Exercise instructions
Please find the lines in the entries below that contain the word "pixels", and copy each one.

Stored data entries
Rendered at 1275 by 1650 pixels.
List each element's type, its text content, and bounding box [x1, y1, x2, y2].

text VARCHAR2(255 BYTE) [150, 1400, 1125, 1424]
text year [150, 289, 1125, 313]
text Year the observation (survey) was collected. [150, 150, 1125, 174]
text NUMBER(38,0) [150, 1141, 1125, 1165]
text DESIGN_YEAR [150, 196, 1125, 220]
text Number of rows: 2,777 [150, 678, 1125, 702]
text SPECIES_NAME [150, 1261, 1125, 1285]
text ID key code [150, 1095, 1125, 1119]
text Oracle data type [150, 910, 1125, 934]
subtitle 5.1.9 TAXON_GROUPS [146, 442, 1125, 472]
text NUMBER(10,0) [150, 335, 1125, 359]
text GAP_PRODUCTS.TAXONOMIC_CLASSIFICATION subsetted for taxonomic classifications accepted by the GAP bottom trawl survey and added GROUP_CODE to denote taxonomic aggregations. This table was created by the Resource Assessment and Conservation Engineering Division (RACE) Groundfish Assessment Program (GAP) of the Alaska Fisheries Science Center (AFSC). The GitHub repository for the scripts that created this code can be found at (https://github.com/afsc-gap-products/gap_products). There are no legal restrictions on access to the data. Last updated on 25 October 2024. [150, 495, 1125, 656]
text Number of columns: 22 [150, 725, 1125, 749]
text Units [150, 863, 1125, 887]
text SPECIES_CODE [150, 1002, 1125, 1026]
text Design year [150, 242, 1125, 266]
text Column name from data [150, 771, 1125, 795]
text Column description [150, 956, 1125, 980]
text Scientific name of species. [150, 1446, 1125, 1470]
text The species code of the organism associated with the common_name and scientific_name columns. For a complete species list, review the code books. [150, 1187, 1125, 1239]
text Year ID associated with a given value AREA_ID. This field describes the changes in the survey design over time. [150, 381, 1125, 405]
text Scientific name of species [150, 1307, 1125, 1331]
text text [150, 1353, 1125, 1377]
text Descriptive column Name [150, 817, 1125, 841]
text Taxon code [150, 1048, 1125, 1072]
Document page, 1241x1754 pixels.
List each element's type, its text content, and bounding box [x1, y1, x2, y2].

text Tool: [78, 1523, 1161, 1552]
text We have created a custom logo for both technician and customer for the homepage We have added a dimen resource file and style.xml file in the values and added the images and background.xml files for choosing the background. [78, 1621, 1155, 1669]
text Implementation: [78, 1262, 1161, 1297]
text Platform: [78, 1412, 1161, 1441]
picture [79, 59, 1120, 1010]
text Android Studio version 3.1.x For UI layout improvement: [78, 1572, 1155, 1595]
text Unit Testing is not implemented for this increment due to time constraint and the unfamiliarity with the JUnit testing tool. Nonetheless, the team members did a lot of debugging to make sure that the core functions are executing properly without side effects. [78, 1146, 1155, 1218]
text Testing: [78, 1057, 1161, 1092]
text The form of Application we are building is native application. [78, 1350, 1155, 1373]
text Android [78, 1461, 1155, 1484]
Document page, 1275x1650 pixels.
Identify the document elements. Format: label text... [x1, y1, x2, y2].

Worked solution
Rendered at 1275 by 1650 pixels.
Document page, 1241x1754 pixels.
Document page, 1275x1650 pixels.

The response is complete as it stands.